# 65' Stingray Super Deluxe?



## prewarmachine (Jul 15, 2021)

After arranging a meet time, where I agreed to pay full price and next day pickup with a deposit offered...the seller told me he was going to trade it instead to another individual hours before I was going to leave to meet him. We messaged back and forth a couple more times and I expressed my disappointment. After some silence, he messaged back saying if I got it today, he would sell it. OFF I GO!  Been up since 230am for work, then made the 7+ hour round trip and returned home at 930pm exhausted, but here are the spoils for my efforts.

Repainted frame and a lot of bolt on replacement parts I believe, but I couldn't pass it up. Stamped L R legs and AS bolts, so I believe the fork is original. Crank and pedals I hope to be.

Any thought or opinions are always welcome!


----------



## sworley (Jul 15, 2021)

Very nice! Been in the Schwinn game since ‘03 and still never got my SD even though that’s my grail bike.

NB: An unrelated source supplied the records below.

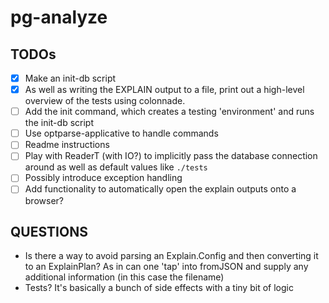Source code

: # pg-analyze

## TODOs
- [x] Make an init-db script
- [x] As well as writing the EXPLAIN output to a file, print out a high-level overview of the tests using colonnade.
- [ ] Add the init command, which creates a testing 'environment' and runs the init-db script
- [ ] Use optparse-applicative to handle commands
- [ ] Readme instructions
- [ ] Play with ReaderT (with IO?) to implicitly pass the database connection around as well as default values like `./tests`
- [ ] Possibly introduce exception handling
- [ ] Add functionality to automatically open the explain outputs onto a browser?

## QUESTIONS
- Is there a way to avoid parsing an Explain.Config and then converting it to an ExplainPlan? As in can one 'tap' into fromJSON and supply any
additional information (in this case the filename)
- Tests? It's basically a bunch of side effects with a tiny bit of logic
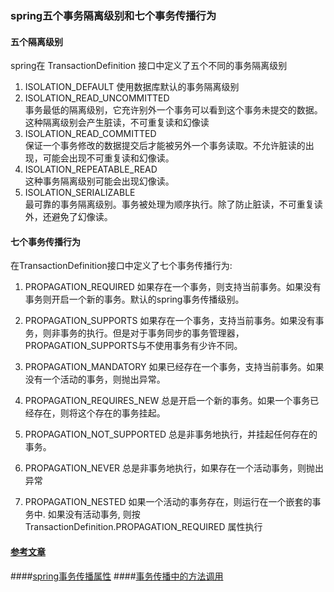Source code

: ### spring五个事务隔离级别和七个事务传播行为

#### 五个隔离级别
spring在 TransactionDefinition 接口中定义了五个不同的事务隔离级别<br/>

1. ISOLATION_DEFAULT 使用数据库默认的事务隔离级别
2. ISOLATION_READ_UNCOMMITTED <br/>
    事务最低的隔离级别，它充许别外一个事务可以看到这个事务未提交的数据。这种隔离级别会产生脏读，不可重复读和幻像读
3. ISOLATION_READ_COMMITTED <br/>
    保证一个事务修改的数据提交后才能被另外一个事务读取。不允许脏读的出现，可能会出现不可重复读和幻像读。
4. ISOLATION_REPEATABLE_READ  <br/>
    这种事务隔离级别可能会出现幻像读。
6. ISOLATION_SERIALIZABLE  <br/>
    最可靠的事务隔离级别。事务被处理为顺序执行。除了防止脏读，不可重复读外，还避免了幻像读。


#### 七个事务传播行为

在TransactionDefinition接口中定义了七个事务传播行为: <br/>

1. PROPAGATION_REQUIRED 如果存在一个事务，则支持当前事务。如果没有事务则开启一个新的事务。默认的spring事务传播级别。

2. PROPAGATION_SUPPORTS 如果存在一个事务，支持当前事务。如果没有事务，则非事务的执行。但是对于事务同步的事务管理器，PROPAGATION_SUPPORTS与不使用事务有少许不同。

3. PROPAGATION_MANDATORY 如果已经存在一个事务，支持当前事务。如果没有一个活动的事务，则抛出异常。

4. PROPAGATION_REQUIRES_NEW 总是开启一个新的事务。如果一个事务已经存在，则将这个存在的事务挂起。

5. PROPAGATION_NOT_SUPPORTED 总是非事务地执行，并挂起任何存在的事务。

6. PROPAGATION_NEVER 总是非事务地执行，如果存在一个活动事务，则抛出异常

7. PROPAGATION_NESTED 如果一个活动的事务存在，则运行在一个嵌套的事务中. 如果没有活动事务, 则按TransactionDefinition.PROPAGATION_REQUIRED 属性执行

#### [参考文章](https://yq.aliyun.com/articles/48893)
####[spring事务传播属性](https://blog.csdn.net/weixin_39625809/article/details/80707695)
####[事务传播中的方法调用](https://blog.csdn.net/KinseyGeek/article/details/54931710)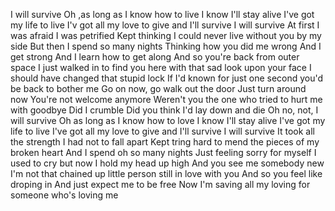 I will survive
Oh ,as long as I know how to live I know I'll stay alive
I've got my life to live
I'v got all my love to give and I'll survive
I will survive
At first I was afraid I was petrified
Kept thinking I could never live without you by my side
But then I spend so many nights
Thinking how you did me wrong
And I get strong
And I learn how to get along
And so you're back from outer space
I just walked in to find you here with that sad look upon your face
I should have changed that stupid lock
If I'd known for just one second you'd be back to bother me
Go on now, go walk out the door
Just turn around now
You're not welcome anymore
Weren't you the one who tried to hurt me with goodbye
Did I crumble
Did you think I'd lay down and die
Oh no, not, I will survive
Oh as long as I know how to love I know I'll stay alive
I've got my life to live
I've got all my love to give and I'll survive
I will survive 
It took all the strength I had not to fall apart
Kept tring hard to mend the pieces of my broken heart
And I spend oh so many nights
Just feeling sorry for myself
I used to cry but now I hold my head up high
And you see me somebody new
I'm not that chained up little person still in love with you
And so you feel like droping in
And just expect me to be free
Now I'm saving all my loving for someone who's loving me
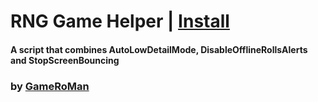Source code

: # RNG Game Helper | [Install](https://github.com/GameRoMan/wildwest/raw/refs/heads/main/rng_game/mod/index.user.js)

#### A script that combines AutoLowDetailMode, DisableOfflineRollsAlerts and StopScreenBouncing

### by [GameRoMan](https://github.com/GameRoMan)
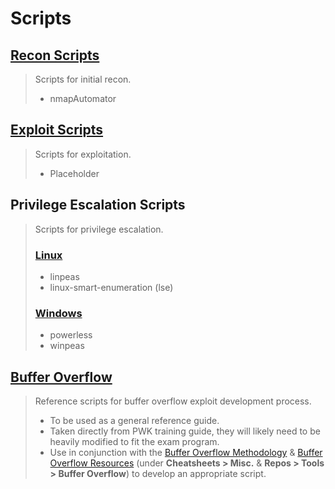 # Scripts

## [Recon Scripts](1-Recon)

> Scripts for initial recon.
>
> - nmapAutomator

## [Exploit Scripts](2-Exploit)

> Scripts for exploitation.
>
> - Placeholder

## Privilege Escalation Scripts

> Scripts for privilege escalation.
>
> ### [Linux](3-Privilege-Escalation)
>
> - linpeas
> - linux-smart-enumeration (lse)
>
> ### [Windows](3-Privilege-Escalation/Lin)
>
> - powerless
> - winpeas

## [Buffer Overflow](4-Buffer-Overflow/Win)

> Reference scripts for buffer overflow exploit development process.
>
> - To be used as a general reference guide.
> - Taken directly from PWK training guide, they will likely need to be heavily modified to fit the exam program.
> - Use in conjunction with the [Buffer Overflow Methodology](Methodology/4-Buffer-Overflow.md) & [Buffer Overflow Resources](Cheatsheets/Resources.md#misc) (under **Cheatsheets > Misc.** & **Repos > Tools > Buffer Overflow**) to develop an appropriate script.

Sure sounds like a lot of jerking around and driving but hopefully worth it to you. These are rare and desirable birds. What are your plans with it?


----------



## stoney (Jul 15, 2021)

Glad it worked out for you. Got some good bones there. Congrats


----------



## prewarmachine (Jul 15, 2021)

My initial plans were to use the fork on a violet 65' Deluxe, but I'm not sure I want to take it off this one. Not quite sure what's going on with either of them haha


----------



## ODDER (Jul 15, 2021)

Awesome find. Besides the seat, sissybar, fenders, gooseneck, handlebars and tires it all looks like original schwinn equipment. Grease it up and ride. Congratulations


----------



## ODDER (Jul 15, 2021)

Just thought of something else. A super deluxe would have had the chrome and painted chain guard. That may have be a J38 model. Or someone added the fork when they swapped out the other parts.


----------



## ODDER (Jul 15, 2021)

Here are a few of my super deluxe stingrays for reference. Copper 66. Blue 64. Violet 65


----------



## prewarmachine (Jul 15, 2021)

I would imagine the chainguard would have been original to this bike, so I guess not quite a super deluxe then. Darn! 
I'll have to look into the J38 a bit. You guys know way more on the details on these bikes than I do. Thank you for the info!


----------



## coasterbrakejunkie1969 (Jul 15, 2021)

That is an awesome bike, my favorite of mine is less original them my others but it does not matter. You can make it a super deluxe with the right parts. No way to really tell how it came unless you can ask the original owner. Clean it , grease it and enjoy it. Good luck


----------



## coasterbrakejunkie1969 (Jul 15, 2021)

I purchased a chain guard that  someone had used to make a SD and they had used the chrome tape on it. I didn't look bad.


----------



## kingsting (Aug 25, 2021)

If the fork is original to the bike, it could be a J33. Much rarer than a SD.


----------



## prewarmachine (Aug 26, 2021)

It isn't a shorty frame like the J33 is. What I'm seeing is it would most likely be the J38, but I'm open to other opinions


----------